By Lily Kongslien
Special to the Star Journal
Comparisons are made many times to prove a point, but comparisons can also help us to appreciate what blessings we are presently enjoying. With cold winters and hot summers, it is a pleasant thing to especially enjoy our conveniences and this can be done by thinking back to childhood days and then being thankful that those days were “learning” times and were not so “hard” after all.
Homes were not as warm and comfortable as today; getting up in the morning in a cold bedroom and getting dressed in front of the open oven door of the old kitchen range was a daily occurrence in the winter. Getting layers of heavy clothing on, and being bundled so that only our eyes were uncovered was a necessity in the cold Wisconsin winters, as we walked or skied several miles to a rural school where the heat was just beginning to thaw out the cold within the high-ceilinged un-insulated classroom. We didn’t have warm school bus rides then. Kids now don’t have to be dressed so warmly, as they don’t have to trudge through high snow-drifts or face the chilling north winds with only a few steps to the bus.
We no longer have the one-room schools but we have the modern buildings with uniform heat in the winter and air-conditioning for the hottest spring days.
How often are we thankful for the bright electric lights we have today? Do you recall the “yellow” light from the old kerosene lamps? Before we got an electric line into our home, kerosene lamps were in each room for use at night and on dark days.

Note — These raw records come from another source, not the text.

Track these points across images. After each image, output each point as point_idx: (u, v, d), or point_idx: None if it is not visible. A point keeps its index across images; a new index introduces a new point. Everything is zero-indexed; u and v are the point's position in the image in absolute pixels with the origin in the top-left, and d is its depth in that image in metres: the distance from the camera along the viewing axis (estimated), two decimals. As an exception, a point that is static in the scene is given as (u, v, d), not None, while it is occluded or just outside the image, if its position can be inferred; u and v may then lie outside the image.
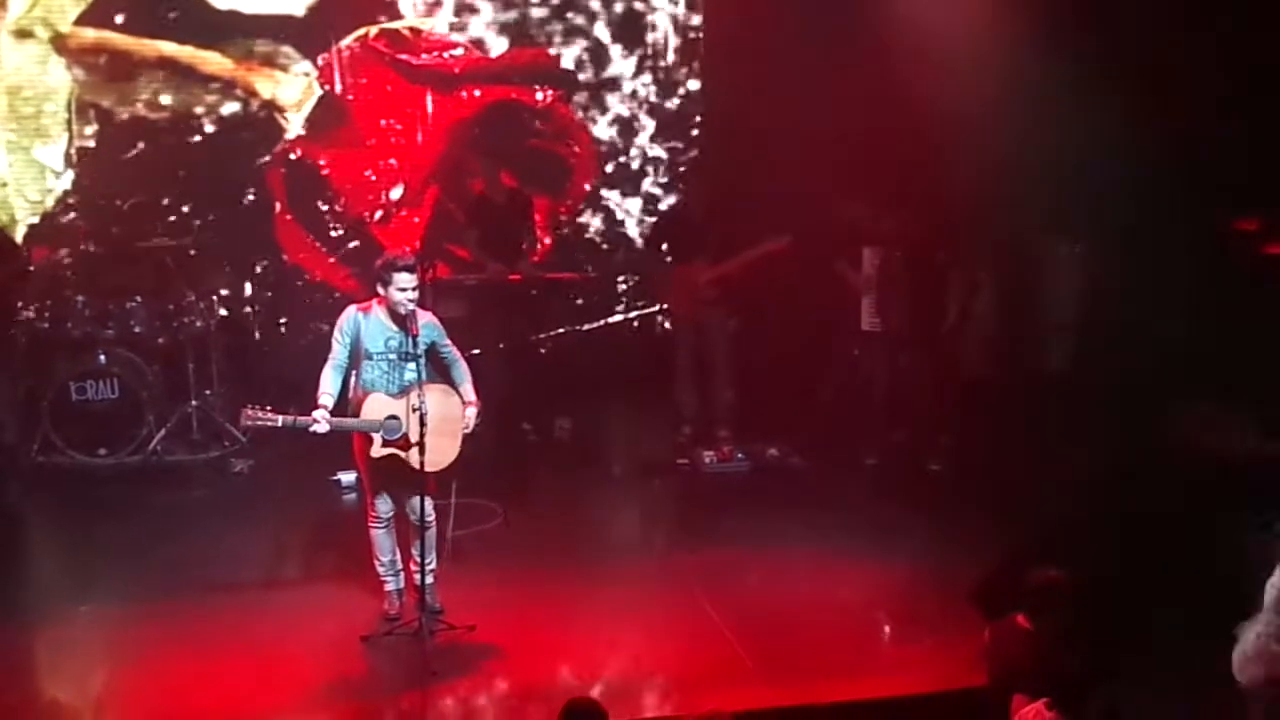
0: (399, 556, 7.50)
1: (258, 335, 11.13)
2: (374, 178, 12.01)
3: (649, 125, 12.49)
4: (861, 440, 10.23)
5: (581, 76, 12.30)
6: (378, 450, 7.02)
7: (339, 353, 7.12)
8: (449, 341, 7.34)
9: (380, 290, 7.08)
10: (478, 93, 12.08)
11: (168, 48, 11.49)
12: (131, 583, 8.04)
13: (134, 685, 6.91)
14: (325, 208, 12.00)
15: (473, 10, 12.05)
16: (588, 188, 12.43)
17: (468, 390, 7.33)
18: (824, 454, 10.23)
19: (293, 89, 11.75)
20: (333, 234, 12.00)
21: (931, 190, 10.00)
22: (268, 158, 11.78)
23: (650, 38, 12.38)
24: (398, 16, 11.90)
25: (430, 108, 12.03)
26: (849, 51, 10.46)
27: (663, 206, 12.39)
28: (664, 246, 10.82)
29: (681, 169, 12.47)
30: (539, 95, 12.19)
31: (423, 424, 6.82)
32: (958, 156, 10.11)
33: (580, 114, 12.34)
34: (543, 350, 11.84)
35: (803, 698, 6.66)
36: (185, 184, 11.55)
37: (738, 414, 10.53)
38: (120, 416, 10.18)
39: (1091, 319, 10.49)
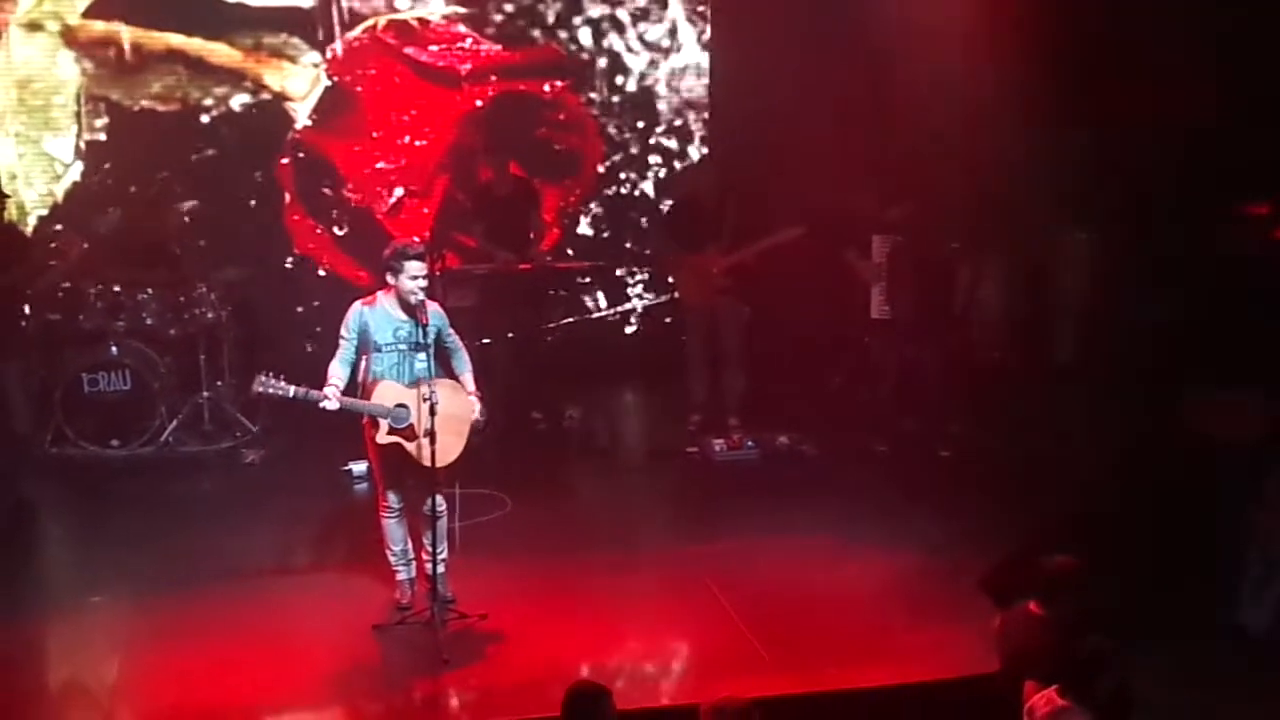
0: (411, 546, 7.51)
1: (268, 327, 11.14)
2: (383, 168, 12.02)
3: (659, 114, 12.48)
4: (872, 428, 10.23)
5: (590, 65, 12.29)
6: (383, 437, 7.02)
7: (346, 349, 7.11)
8: (453, 330, 7.35)
9: (390, 280, 7.08)
10: (486, 83, 12.08)
11: (176, 40, 11.50)
12: (144, 573, 8.05)
13: (146, 675, 6.94)
14: (334, 198, 12.00)
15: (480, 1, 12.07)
16: (597, 177, 12.43)
17: (468, 380, 7.35)
18: (834, 442, 10.24)
19: (301, 80, 11.76)
20: (342, 224, 11.99)
21: (940, 179, 10.00)
22: (277, 149, 11.78)
23: (660, 27, 12.36)
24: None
25: (439, 98, 12.04)
26: (859, 41, 10.45)
27: (673, 196, 12.37)
28: (675, 235, 10.81)
29: (692, 158, 12.45)
30: (548, 86, 12.19)
31: (434, 414, 6.84)
32: (966, 145, 10.11)
33: (589, 104, 12.33)
34: (551, 339, 11.85)
35: (814, 685, 6.68)
36: (195, 175, 11.55)
37: (748, 402, 10.53)
38: (132, 408, 10.20)
39: (1100, 306, 10.47)
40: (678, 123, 12.53)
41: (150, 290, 10.37)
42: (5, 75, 11.26)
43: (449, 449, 7.16)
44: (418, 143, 12.05)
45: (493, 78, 12.09)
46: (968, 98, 10.00)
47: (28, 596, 7.83)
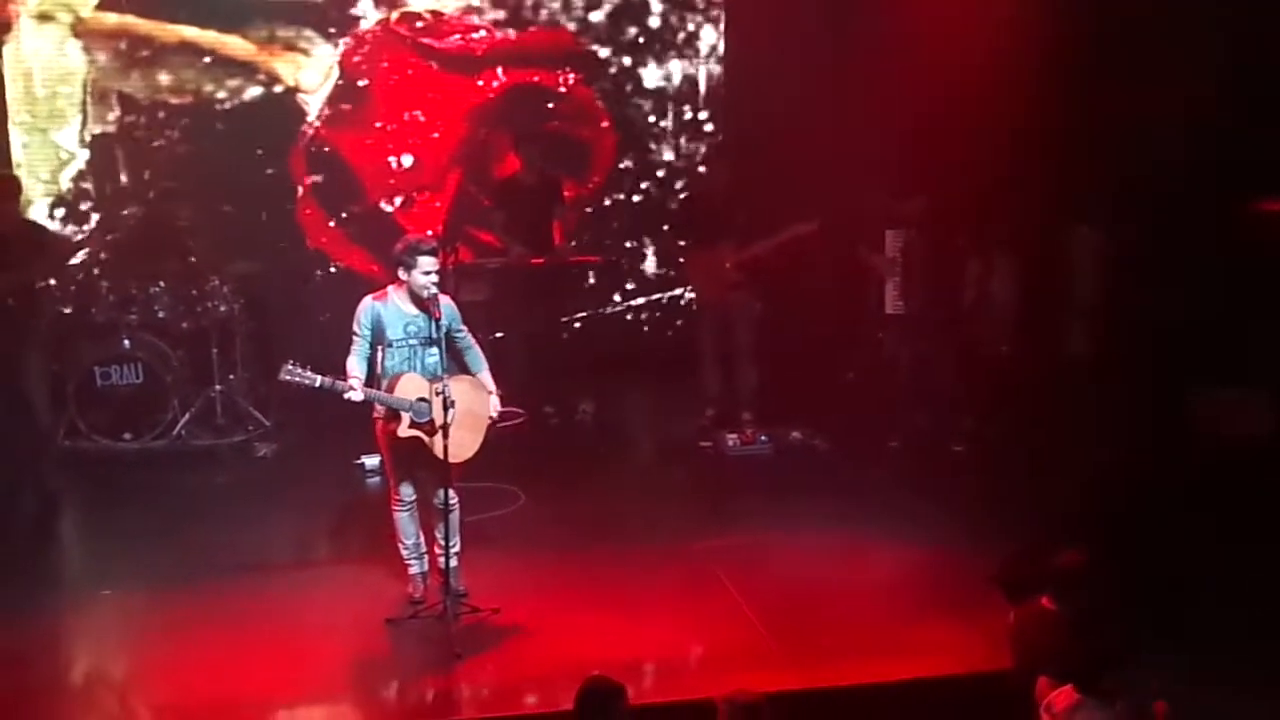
0: (423, 540, 7.51)
1: (280, 320, 11.15)
2: (396, 161, 12.02)
3: (672, 108, 12.46)
4: (885, 423, 10.22)
5: (604, 57, 12.28)
6: (404, 430, 7.02)
7: (361, 344, 7.11)
8: (464, 327, 7.35)
9: (402, 274, 7.07)
10: (499, 76, 12.08)
11: (189, 32, 11.51)
12: (156, 566, 8.07)
13: (158, 668, 6.95)
14: (347, 191, 12.00)
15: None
16: (610, 171, 12.42)
17: (487, 378, 7.36)
18: (847, 437, 10.22)
19: (314, 73, 11.76)
20: (354, 217, 11.99)
21: (953, 173, 9.98)
22: (290, 142, 11.78)
23: (675, 20, 12.34)
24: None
25: (451, 91, 12.03)
26: (872, 34, 10.42)
27: (687, 190, 12.35)
28: (688, 231, 10.79)
29: (705, 152, 12.43)
30: (560, 78, 12.18)
31: (446, 408, 6.84)
32: (980, 139, 10.08)
33: (602, 97, 12.31)
34: (565, 334, 11.84)
35: (827, 680, 6.67)
36: (208, 168, 11.56)
37: (761, 397, 10.53)
38: (145, 401, 10.23)
39: (1112, 302, 10.44)
40: (690, 117, 12.51)
41: (162, 283, 10.39)
42: (15, 66, 11.26)
43: (467, 445, 7.17)
44: (433, 133, 12.04)
45: (506, 70, 12.07)
46: (979, 93, 9.97)
47: (40, 589, 7.85)
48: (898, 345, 10.24)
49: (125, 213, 11.02)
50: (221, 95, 11.66)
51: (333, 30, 11.77)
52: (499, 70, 12.08)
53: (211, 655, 6.89)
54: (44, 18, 11.29)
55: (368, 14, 11.81)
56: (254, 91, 11.72)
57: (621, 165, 12.44)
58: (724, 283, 10.34)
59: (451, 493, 7.18)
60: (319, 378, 6.90)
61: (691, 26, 12.39)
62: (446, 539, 7.18)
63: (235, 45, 11.58)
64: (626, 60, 12.35)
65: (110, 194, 11.35)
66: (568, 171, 11.90)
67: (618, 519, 8.88)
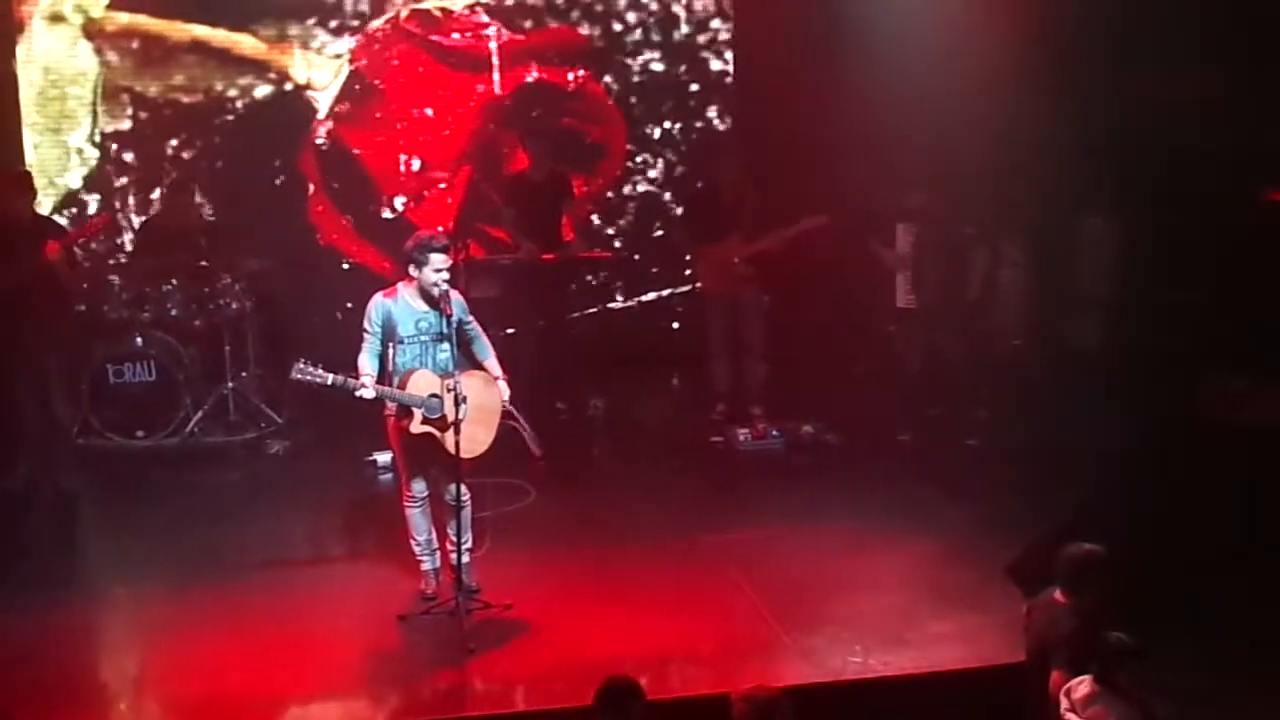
0: (435, 536, 7.52)
1: (292, 317, 11.16)
2: (407, 158, 12.02)
3: (681, 103, 12.45)
4: (896, 417, 10.20)
5: (613, 53, 12.27)
6: (417, 426, 7.02)
7: (372, 341, 7.12)
8: (472, 318, 7.36)
9: (413, 271, 7.08)
10: (510, 72, 12.07)
11: (200, 31, 11.51)
12: (169, 563, 8.09)
13: (172, 665, 6.97)
14: (358, 189, 12.00)
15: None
16: (621, 166, 12.41)
17: (493, 365, 7.36)
18: (859, 431, 10.20)
19: (325, 71, 11.77)
20: (366, 215, 12.00)
21: (961, 166, 9.96)
22: (301, 139, 11.79)
23: (683, 14, 12.33)
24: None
25: (462, 88, 12.03)
26: (882, 26, 10.40)
27: (695, 185, 12.33)
28: (696, 225, 10.79)
29: (714, 147, 12.41)
30: (570, 75, 12.18)
31: (457, 405, 6.84)
32: (990, 131, 10.07)
33: (611, 93, 12.31)
34: (576, 330, 11.84)
35: (840, 674, 6.68)
36: (220, 166, 11.58)
37: (772, 392, 10.52)
38: (157, 399, 10.24)
39: (1124, 293, 10.43)
40: (699, 111, 12.48)
41: (175, 281, 10.40)
42: (27, 66, 11.26)
43: (480, 440, 7.17)
44: (444, 130, 12.04)
45: (516, 66, 12.07)
46: (990, 85, 9.95)
47: (54, 587, 7.86)
48: (909, 339, 10.22)
49: (136, 212, 11.04)
50: (232, 93, 11.65)
51: (343, 28, 11.76)
52: (509, 66, 12.06)
53: (224, 651, 6.91)
54: (55, 18, 11.30)
55: (378, 11, 11.79)
56: (264, 90, 11.71)
57: (631, 161, 12.42)
58: (732, 277, 10.34)
59: (464, 488, 7.19)
60: (330, 376, 6.91)
61: (701, 21, 12.35)
62: (458, 535, 7.19)
63: (246, 44, 11.58)
64: (636, 55, 12.32)
65: (121, 193, 11.35)
66: (578, 167, 11.89)
67: (629, 515, 8.88)
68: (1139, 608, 5.98)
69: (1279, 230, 9.55)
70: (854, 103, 10.48)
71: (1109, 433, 9.20)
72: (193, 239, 10.55)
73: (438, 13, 11.92)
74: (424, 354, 7.12)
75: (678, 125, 12.46)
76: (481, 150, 12.08)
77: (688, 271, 12.06)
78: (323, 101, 11.83)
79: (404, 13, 11.85)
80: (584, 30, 12.20)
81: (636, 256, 12.38)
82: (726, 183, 10.51)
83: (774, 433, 10.16)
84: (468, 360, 7.31)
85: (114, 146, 11.50)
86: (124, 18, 11.38)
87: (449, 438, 6.95)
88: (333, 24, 11.75)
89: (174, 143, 11.54)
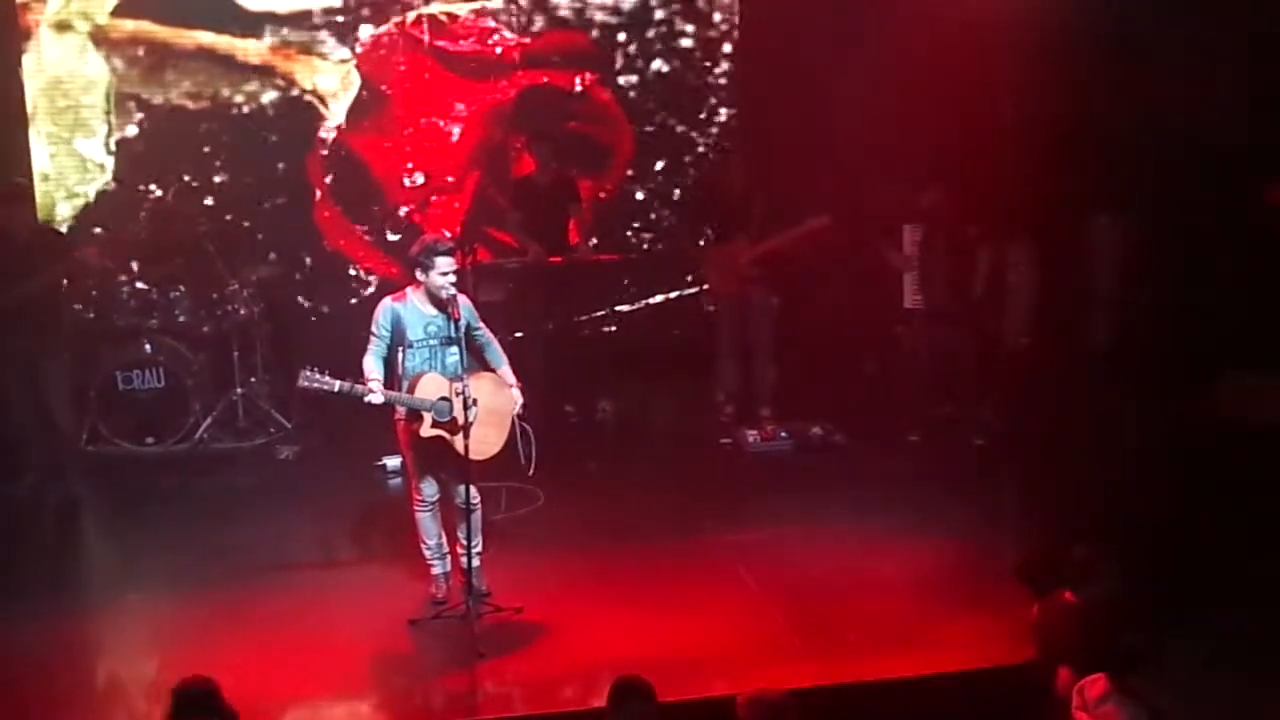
0: (445, 540, 7.53)
1: (300, 323, 11.17)
2: (413, 163, 12.03)
3: (686, 105, 12.44)
4: (905, 417, 10.20)
5: (619, 55, 12.27)
6: (427, 430, 7.03)
7: (379, 345, 7.12)
8: (482, 324, 7.35)
9: (419, 276, 7.08)
10: (516, 76, 12.08)
11: (205, 37, 11.52)
12: (180, 569, 8.11)
13: (181, 670, 6.90)
14: (365, 194, 12.01)
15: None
16: (627, 170, 12.41)
17: (507, 372, 7.36)
18: (867, 432, 10.20)
19: (331, 77, 11.78)
20: (373, 220, 12.01)
21: (970, 165, 9.95)
22: (307, 145, 11.80)
23: (689, 15, 12.33)
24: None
25: (468, 93, 12.04)
26: (887, 26, 10.40)
27: (703, 186, 12.33)
28: (704, 226, 10.78)
29: (720, 148, 12.41)
30: (576, 78, 12.18)
31: (467, 407, 6.85)
32: (998, 130, 10.06)
33: (618, 96, 12.31)
34: (584, 333, 11.84)
35: (850, 675, 6.67)
36: (226, 173, 11.59)
37: (780, 393, 10.52)
38: (166, 405, 10.27)
39: (1133, 290, 10.41)
40: (705, 113, 12.48)
41: (183, 287, 10.43)
42: (36, 75, 11.29)
43: (491, 441, 7.18)
44: (450, 135, 12.05)
45: (522, 70, 12.08)
46: (997, 83, 9.95)
47: (65, 593, 7.88)
48: (917, 339, 10.22)
49: (146, 216, 11.07)
50: (239, 100, 11.67)
51: (349, 34, 11.77)
52: (515, 71, 12.07)
53: (234, 657, 6.88)
54: (62, 26, 11.31)
55: (384, 17, 11.80)
56: (271, 95, 11.73)
57: (638, 163, 12.42)
58: (739, 278, 10.34)
59: (474, 492, 7.19)
60: (337, 382, 6.91)
61: (707, 22, 12.35)
62: (469, 538, 7.19)
63: (252, 49, 11.60)
64: (642, 58, 12.31)
65: (132, 200, 11.37)
66: (584, 170, 11.89)
67: (638, 517, 8.87)
68: (1150, 607, 5.97)
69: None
70: (860, 104, 10.48)
71: (1121, 432, 9.18)
72: (201, 245, 10.56)
73: (444, 18, 11.93)
74: (433, 357, 7.12)
75: (684, 128, 12.45)
76: (489, 155, 12.08)
77: (695, 274, 12.06)
78: (330, 107, 11.84)
79: (410, 17, 11.86)
80: (590, 34, 12.20)
81: (644, 259, 12.37)
82: (733, 184, 10.51)
83: (783, 434, 10.17)
84: (478, 363, 7.31)
85: (125, 154, 11.48)
86: (129, 24, 11.40)
87: (459, 440, 6.96)
88: (339, 30, 11.76)
89: (181, 149, 11.53)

We did have gasoline lamps for reading, close work, and doing our homework on school nights. Meals cooked on the old kitchen range were far superior to those prepared on gas or electric stoves today. Maybe it was the “simmering” on top of the range or “mother’s love” that made meals quite tasty! Even a microwave does not compare to back then. Then the smell of freshly laundered clothes dried in the sun and fresh sun-dried sheets on your bed – Downy today does alright but nothing compares to those days.
Would you like a fresh salad for dinner? We didn’t go to the store; we went to our garden and picked the ingredients we needed. Do you recall the taste of ice cold well water on a hot summer day? We had to work for it to come out of the well but it was worth it. Today we buy bottled spring water that almost rates up to well water. Need eggs to bake a cake or chives for an omelet? A trip to the chicken coop and a stop at the garden supplied our needs.
We take our refrigerators for granted, but I can’t forget the many trips to the old root cellar for fresh milk and cream. In the winter our refrigerator was the back porch. We used it for left over milk and meats. Butchering was done in the fall and the cold weather and some use of the root cellar did suffice for safe keeping of venison and beef.
Then we come to bath time. You all know about the portable wash tub and its use on Saturday nights. A bath was required every Saturday night young and old in summer and winter. It’s nice today to be able to wash your hair and shower when we want. In the summer time it was fun because we thought we could bathe in the river but we were told we still needed a “real” washing on Saturday. Warm water, hot water, any time any amount is a necessity today not a luxury. We had to pump our water and warm it on the stove when we needed it. Modern heating and cooling devices can’t be beat. We carried wood into the wood boxes all the time in summer and winter.
There were daily learning tasks for us not only in the classroom but at home too. Sometimes I look back and see a definite reason for all these tasks and hard learned lessons growing up. I guess I can say these experiences made us what we are today.